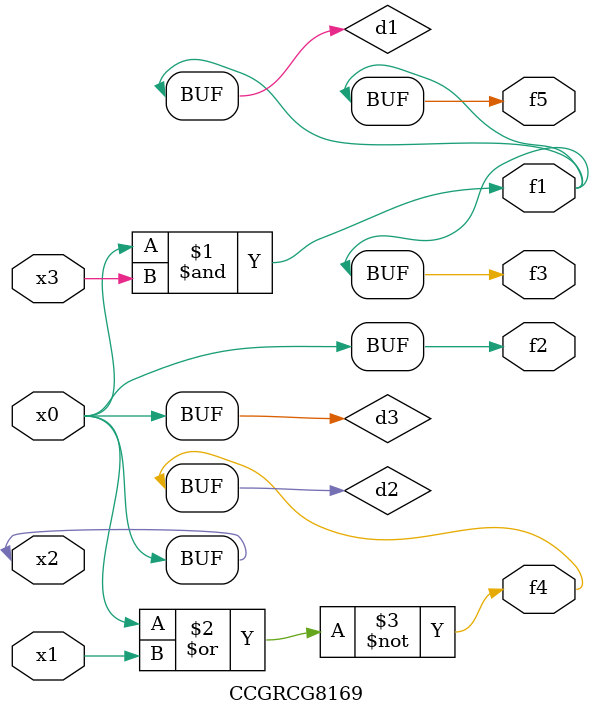
<source format=v>
module CCGRCG8169(
	input x0, x1, x2, x3,
	output f1, f2, f3, f4, f5
);

	wire d1, d2, d3;

	and (d1, x2, x3);
	nor (d2, x0, x1);
	buf (d3, x0, x2);
	assign f1 = d1;
	assign f2 = d3;
	assign f3 = d1;
	assign f4 = d2;
	assign f5 = d1;
endmodule

</source>
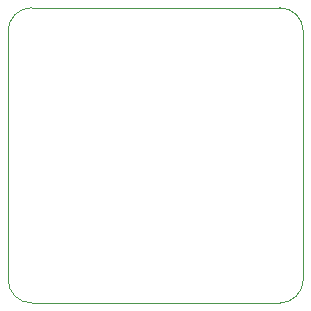
<source format=gm1>
G04 #@! TF.GenerationSoftware,KiCad,Pcbnew,(6.99.0-1912-g359c99991b)*
G04 #@! TF.CreationDate,2022-08-15T10:18:15+07:00*
G04 #@! TF.ProjectId,rp2040_bento,72703230-3430-45f6-9265-6e746f2e6b69,1*
G04 #@! TF.SameCoordinates,Original*
G04 #@! TF.FileFunction,Profile,NP*
%FSLAX46Y46*%
G04 Gerber Fmt 4.6, Leading zero omitted, Abs format (unit mm)*
G04 Created by KiCad (PCBNEW (6.99.0-1912-g359c99991b)) date 2022-08-15 10:18:15*
%MOMM*%
%LPD*%
G01*
G04 APERTURE LIST*
G04 #@! TA.AperFunction,Profile*
%ADD10C,0.100000*%
G04 #@! TD*
G04 APERTURE END LIST*
D10*
X2000000Y0D02*
X23000000Y0D01*
X25000000Y-2000000D02*
G75*
G03*
X23000000Y0I-2000000J0D01*
G01*
X2000000Y0D02*
G75*
G03*
X0Y-2000000I-1J-1999999D01*
G01*
X23000000Y-25000000D02*
G75*
G03*
X25000000Y-23000000I0J2000000D01*
G01*
X25000000Y-2000000D02*
X25000000Y-23000000D01*
X2000000Y-25000000D02*
X23000000Y-25000000D01*
X0Y-23000000D02*
G75*
G03*
X2000000Y-25000000I1999995J-5D01*
G01*
X0Y-23000000D02*
X0Y-2000000D01*
M02*

</source>
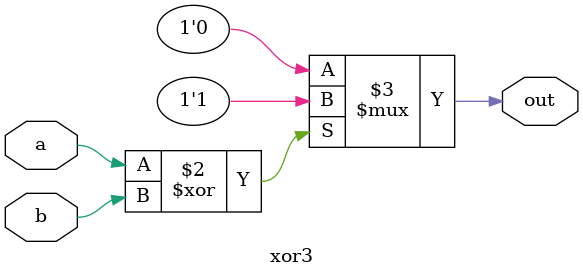
<source format=v>
module xor3 (
  input a,
  input b,
  output reg out
);

    always @(*) begin
        out = (a ^ b) ? 1'b1 : 1'b0; // Check if bits are equal
    end
    
endmodule
</source>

------

> _What the exercise asks_
Give back the material exactly as written, images excluded.

> _Exercise answer_
<source format=v>
module CCGRCG8169(
	input x0, x1, x2, x3,
	output f1, f2, f3, f4, f5
);

	wire d1, d2, d3;

	and (d1, x2, x3);
	nor (d2, x0, x1);
	buf (d3, x0, x2);
	assign f1 = d1;
	assign f2 = d3;
	assign f3 = d1;
	assign f4 = d2;
	assign f5 = d1;
endmodule

</source>
<source format=gm1>
G04 #@! TF.GenerationSoftware,KiCad,Pcbnew,(6.99.0-1912-g359c99991b)*
G04 #@! TF.CreationDate,2022-08-15T10:18:15+07:00*
G04 #@! TF.ProjectId,rp2040_bento,72703230-3430-45f6-9265-6e746f2e6b69,1*
G04 #@! TF.SameCoordinates,Original*
G04 #@! TF.FileFunction,Profile,NP*
%FSLAX46Y46*%
G04 Gerber Fmt 4.6, Leading zero omitted, Abs format (unit mm)*
G04 Created by KiCad (PCBNEW (6.99.0-1912-g359c99991b)) date 2022-08-15 10:18:15*
%MOMM*%
%LPD*%
G01*
G04 APERTURE LIST*
G04 #@! TA.AperFunction,Profile*
%ADD10C,0.100000*%
G04 #@! TD*
G04 APERTURE END LIST*
D10*
X2000000Y0D02*
X23000000Y0D01*
X25000000Y-2000000D02*
G75*
G03*
X23000000Y0I-2000000J0D01*
G01*
X2000000Y0D02*
G75*
G03*
X0Y-2000000I-1J-1999999D01*
G01*
X23000000Y-25000000D02*
G75*
G03*
X25000000Y-23000000I0J2000000D01*
G01*
X25000000Y-2000000D02*
X25000000Y-23000000D01*
X2000000Y-25000000D02*
X23000000Y-25000000D01*
X0Y-23000000D02*
G75*
G03*
X2000000Y-25000000I1999995J-5D01*
G01*
X0Y-23000000D02*
X0Y-2000000D01*
M02*

</source>
<source format=v>
module xor3 (
  input a,
  input b,
  output reg out
);

    always @(*) begin
        out = (a ^ b) ? 1'b1 : 1'b0; // Check if bits are equal
    end
    
endmodule
</source>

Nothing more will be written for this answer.